:: PAGE TEXT ::
True - just killing the ruby process seems clever from a system’s point of view… :wink:

The smiley preprocessing seems to work - the exception, however, looks like something really broke, because the convert_tree_to_html method tried to slice the input and ended calling “slice” from a non-array or -string. If I won’t run into any other oddities, I might simply drop that posting, since it’s merely banter, but maybe someone can try to figure out what went wrong…

/Edit: I see my sidekiq queue is really full (>70k with 86% import done) - has anyone come up with a clever idea how to optimize this?

We need some way for the import to perform ProcessPost/etc jobs synchronously, without messing up stuff like the topic auto-close jobs (which actually need to not run during the import).

2 Likes

Yeah, the Markdown parser seems to be an ongoing source of work. I found a text snippet that reproduces the error… gonna have a look.

1 Like

Keep in mind, on an unrelated note, the long term plan is to move to a CommonMark implementation, probably jgm’s one.

Thanks for the quick fix - I’m currently re-running the import. Today, the import speed is down to 10 posts/sec again - although I access die database locally and even tried to disable image crawling beforehand. :unamused:

That’s pretty fast in our experience :smile:

Yes, our Sidekiq queue gets really full during imports as well.

For any imports I have done I’ve always started additional sidekiq processes to clear the backlog during the import
https://meta.discourse.org/t/start-several-temporary-sidekiq-processes-to-clear-queue-backlog/16710/7?u=deanmarktaylor

2 Likes

If you do that, do keep a close eye on your server’s memory use. When I imported my old SMF2 forum, Sidekiq quickly spun up to consume around 1,8 GB memory and wouldn’t free any of it until the system finally quieted down…

Is there any easy way to figure out what keeps the import script busy? I’m having a run that is chewing almost for 24h in the same import that was finished in one night the last run?! The sidekiq queues are empty, and I’m seeing timeout exceptions on the console…

Timeout exceptions? That should certainly not be happening. Could you show us a stacktrace and the full exception message?
:::
:: AVAILABLE DATA ::
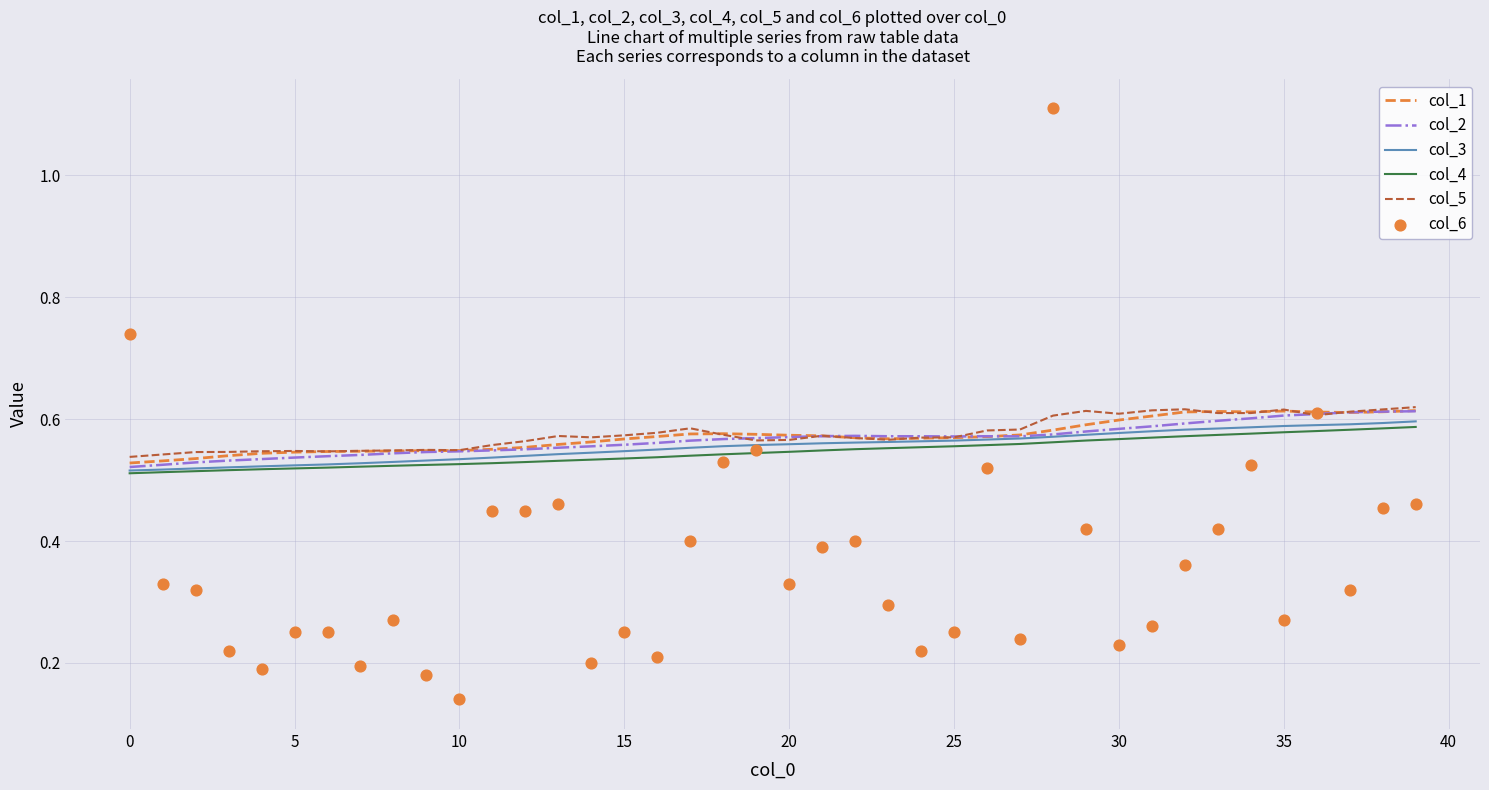

Is the value of col_6 at 32 greater than the value of col_1 at 36?

No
:::
In the forum thread about the import, what is the long-term plan for the Markdown parser? The material has nothing to do with the forum thread.

To move to a CommonMark implementation, probably jgm's.